Slowly, as it gets closer, Thorin begins to feel a sense of horror and dread creep over him. It is the coming of the dragon. He watches, helpless, as Smaug descends on the mountain, smashing through the front gate. The sequence then picks up pace, quickly cutting to scenes of slaughter as Smaug routs the Kingdom, laying Erebor to waste: scenes of him scything through battalions of Dwarves forlornly scrambling to defend their Kingdom; rampaging through the halls and darting under arches, smoking out those in hiding; driving all before him. The sequence could build to a terrible crescendo of death and destruction, fire and flashing talons, and suddenly the dragon turns and seems to breathe fire straight into the camera… and Thorin wakes up with a start.
It was all a dream. A recollection of what befell the mountain all those decades before. Thorin looks around, and finds himself sitting in the ruins of one of the great halls of Erebor. Having been there several weeks, the dwarves are now somewhat settled into the sorry remains of their old kingdom. Thorin slowly stands up, and the camera pulls back to reveal the charred halls, the great doors broken from their hinges. It still has the reek of Smaug. Sloughed dragon skin is all about, coiled in corners, draped over ancient beheaded statues of dead Kings like some hideous gossamer.
Such a ‘dream sequence’ would play an important role at the beginning of the third film: it would establish, aside from Bilbo himself, Thorin as the central character of that film, as the film will follow his arc from a descent into despotism through to his reconciliation with Bilbo and redemption in death. The scene will remind the audience of why he is unwilling to parley with the Lakemen, and why he proves so covetous of his Kingdom, terrified of losing it all over again. It establishes the tragedy and humiliation that defines him, and which hardens his resolve into obstinance now he is re-ensconced in his ancestral halls. It would also illustrate the tragic decline of the kingdom from its glory days before the coming of the dragon, compared to its ruin now it has been retaken: it shows what the dragon has wrought.

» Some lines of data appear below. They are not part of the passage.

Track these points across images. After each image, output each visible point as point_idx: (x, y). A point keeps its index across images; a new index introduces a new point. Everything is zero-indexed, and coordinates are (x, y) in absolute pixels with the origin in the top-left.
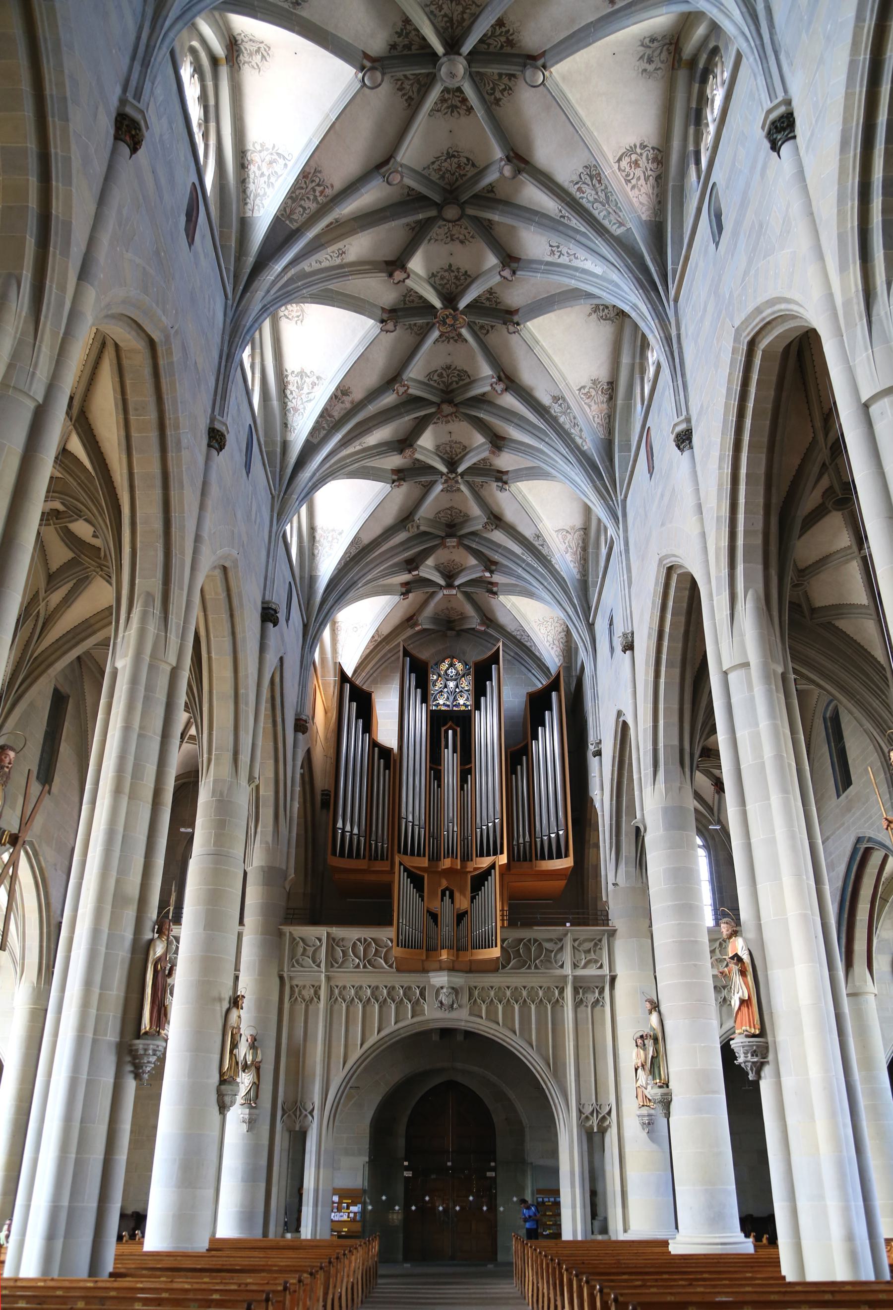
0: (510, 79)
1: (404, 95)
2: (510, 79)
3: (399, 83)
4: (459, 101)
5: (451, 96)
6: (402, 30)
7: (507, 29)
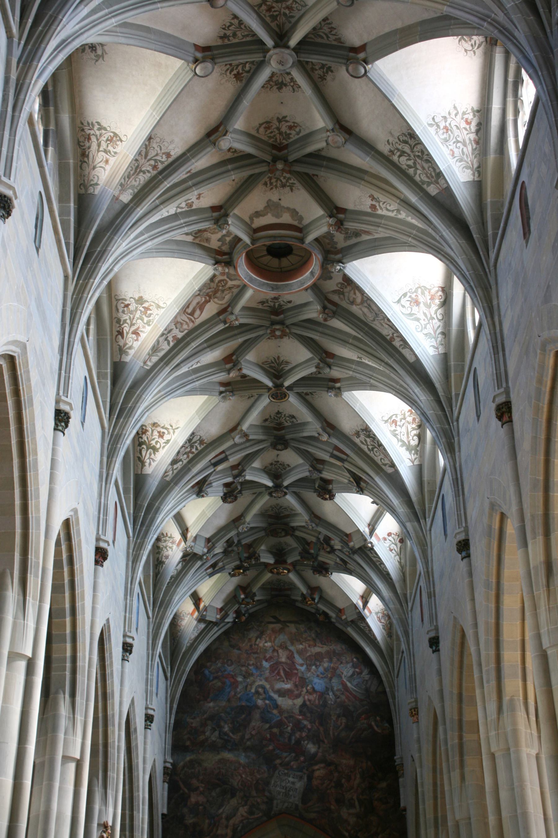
0: (225, 34)
1: (330, 24)
2: (225, 34)
3: (333, 33)
4: (274, 7)
5: (283, 10)
6: (327, 73)
7: (233, 73)
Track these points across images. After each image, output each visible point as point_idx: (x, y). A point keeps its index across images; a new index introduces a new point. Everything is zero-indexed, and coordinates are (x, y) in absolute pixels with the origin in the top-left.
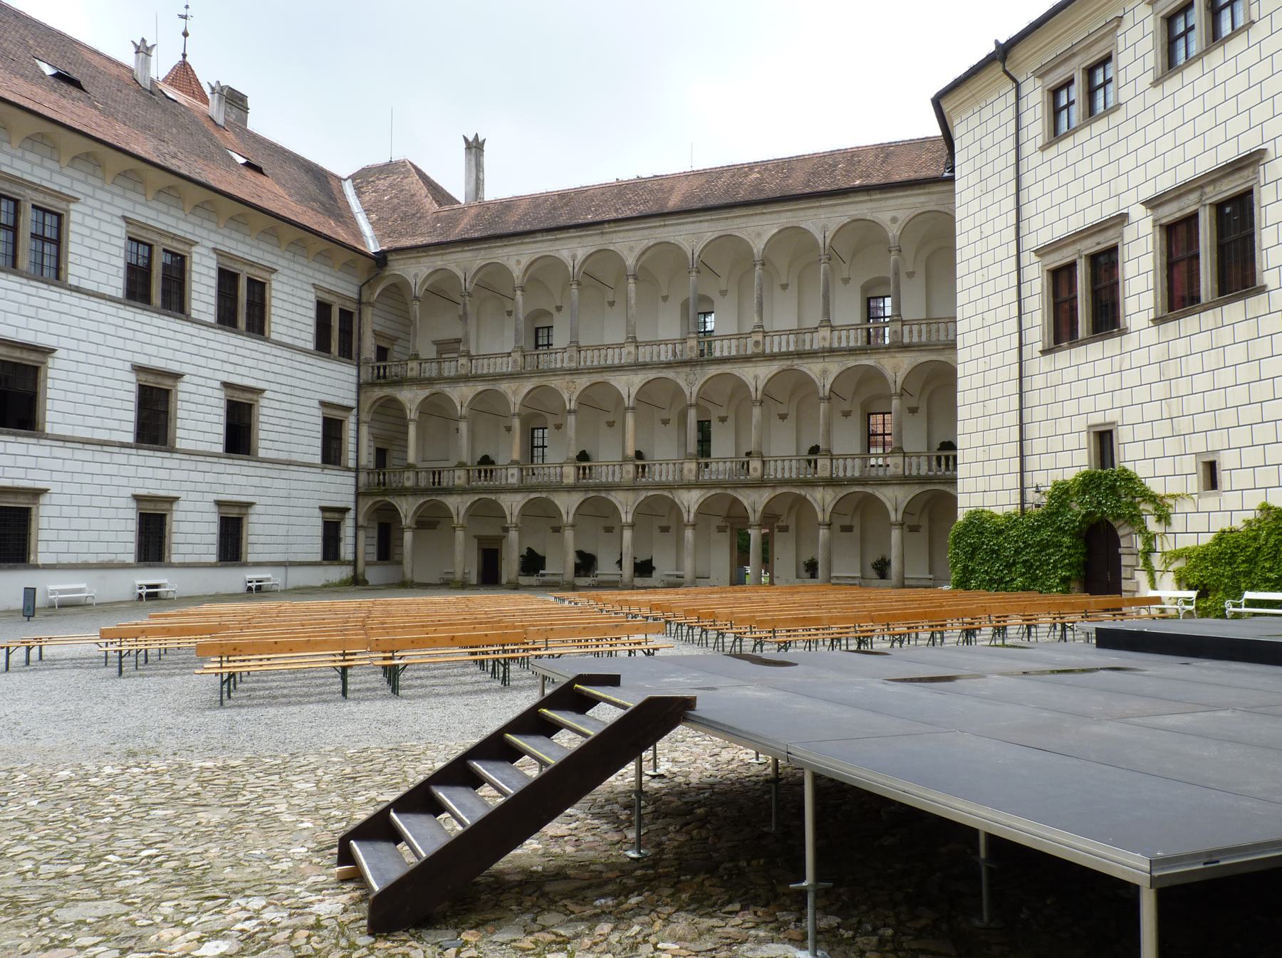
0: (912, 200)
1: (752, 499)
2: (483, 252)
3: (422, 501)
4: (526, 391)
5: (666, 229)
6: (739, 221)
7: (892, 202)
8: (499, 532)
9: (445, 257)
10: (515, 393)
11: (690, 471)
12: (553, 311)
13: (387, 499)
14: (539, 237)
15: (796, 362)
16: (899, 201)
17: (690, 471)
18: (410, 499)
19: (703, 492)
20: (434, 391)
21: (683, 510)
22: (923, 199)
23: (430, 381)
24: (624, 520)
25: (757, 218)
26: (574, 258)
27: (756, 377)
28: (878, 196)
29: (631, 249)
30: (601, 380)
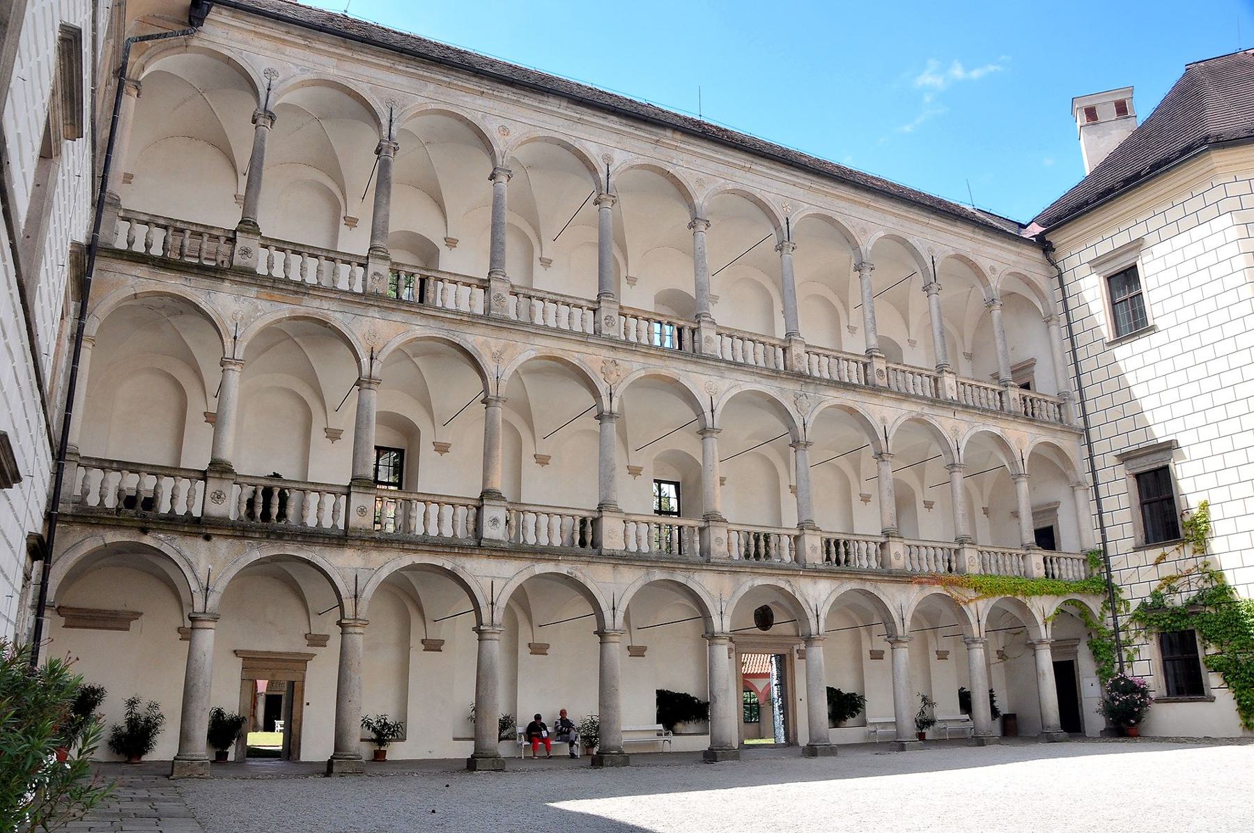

This scene would also allows the director to begin film three with a high-octane action sequence, one that would have the added benefit of giving Smaug some more screen time, even though he will have been killed at the end of the previous film. For these scenes of Smaug’s conquest of the mountain could not have been shown in much detail at the beginning of the first film, in Hobbiton, as what Smaug looks like is likely to be the big ‘reveal’ of film two, and thus little of him will be shown in film one. Such an action sequence will be necessary as the rest of the first act of film three will largely be about diplomacy and the drum-beats of war, culminating in the Battle of the Five Armies.